Newton's method - optimal step size

2k Views Asked by At

I am wondering how to prove the following affirmation:

We have : Min $f(x) = \frac{1}{2}x^TDx - c^Tx$

with $f: R^n → R^1$ and $D$ a symetric positive matrix of size $nxn$.

Suppose $d_k = -\nabla f(x_k)$ is a descent direction in $x_k$.

Show that the optimal solution to the problem $\min\limits_{σ_k > 0} f(x_k + σ_kd_k)$ is:
$σ_k = -\frac{∇f(x_k)^Td_k}{d_k^TDd_k}$.

Thanks for your help!
Louis

1

There are 1 best solutions below

2
On BEST ANSWER

As this is a smooth convex ($D$ is symetric positive) problem, to minimize $\sigma_k\mapsto f(x_k+\sigma_kd_k)$ you can search for $\sigma_k$ such that $$ \frac{d}{d\sigma_k}(\sigma_k\mapsto f(x_k+\sigma_kd_k))=0 $$

hint: $$ \frac{d}{d\sigma_k}(\sigma_k\mapsto f(x_k+\sigma_kd_k))=\langle d_k,\nabla f(x_k+\sigma_kd_k)\rangle $$ where $\langle .,.\rangle$ is the usual scalar product and $\nabla f(x_k+\sigma_kd_k)=D(x_k+\sigma_kd_k)-c=\nabla f(x_k)+\sigma_kDd_k$

note:

This method is the gradient descent method with Cauchy step, not the Newton method.

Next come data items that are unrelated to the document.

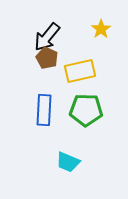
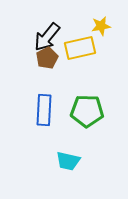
yellow star: moved 3 px up; rotated 24 degrees clockwise
brown pentagon: rotated 20 degrees clockwise
yellow rectangle: moved 23 px up
green pentagon: moved 1 px right, 1 px down
cyan trapezoid: moved 1 px up; rotated 10 degrees counterclockwise
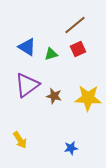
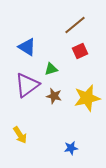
red square: moved 2 px right, 2 px down
green triangle: moved 15 px down
yellow star: moved 1 px left; rotated 16 degrees counterclockwise
yellow arrow: moved 5 px up
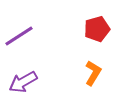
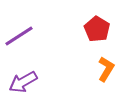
red pentagon: rotated 25 degrees counterclockwise
orange L-shape: moved 13 px right, 4 px up
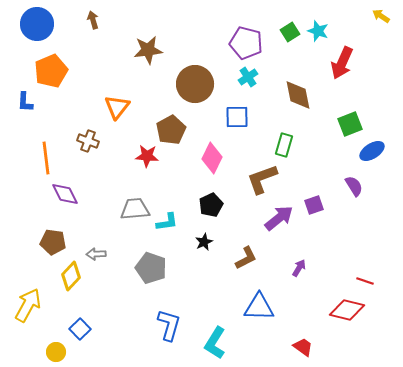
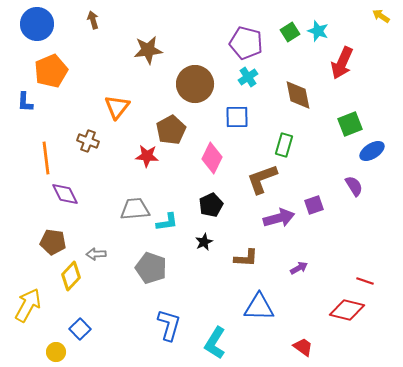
purple arrow at (279, 218): rotated 24 degrees clockwise
brown L-shape at (246, 258): rotated 30 degrees clockwise
purple arrow at (299, 268): rotated 30 degrees clockwise
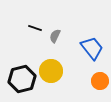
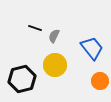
gray semicircle: moved 1 px left
yellow circle: moved 4 px right, 6 px up
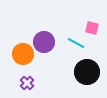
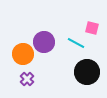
purple cross: moved 4 px up
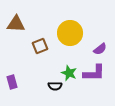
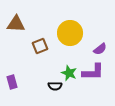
purple L-shape: moved 1 px left, 1 px up
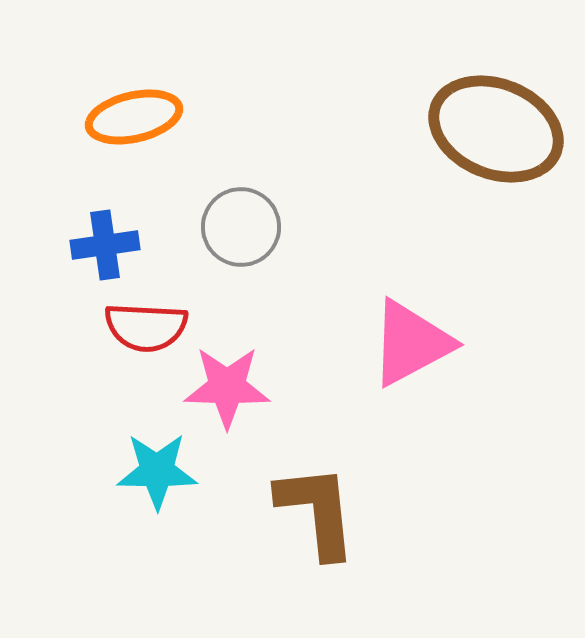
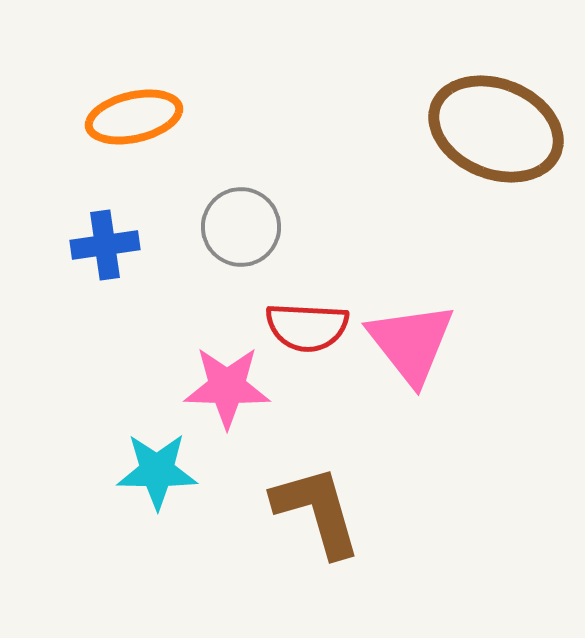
red semicircle: moved 161 px right
pink triangle: rotated 40 degrees counterclockwise
brown L-shape: rotated 10 degrees counterclockwise
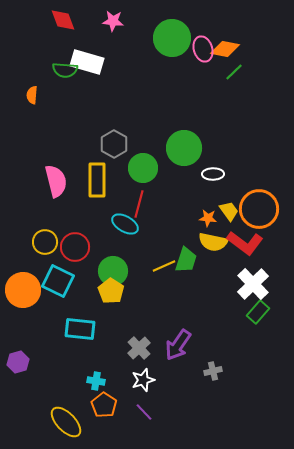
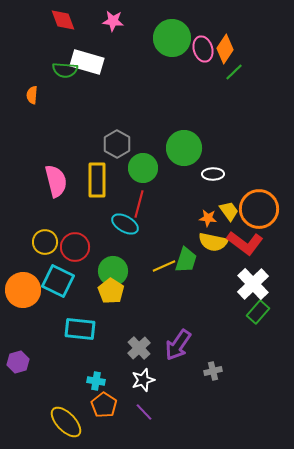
orange diamond at (225, 49): rotated 68 degrees counterclockwise
gray hexagon at (114, 144): moved 3 px right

The Newton method includes second order correction $$ x_{k+1}=x_k-H_f^{-1}(x_k)\nabla f(x_k) $$ where $H_f$ is the Hessian. With your $f$, $H_f(x_k)=D$ (constant) and $\nabla f(x_k)=Dx_k-c$, thus: $$ x_{k+1}=x_k-H_f^{-1}(x_k)\nabla f(x_k)=x_k-D^{-1}D(x_k-c)=D^{-1}c $$ and the method converge in one iteration to the solution $x^*=D^{-1}c$

In practice, if we do not want to solve $Dx=c$, we still use first order methods but not the steepest descent one. Its convergence is very slow when $D$ is badly-conditioned. The conjugate gradients method is generally a better choice.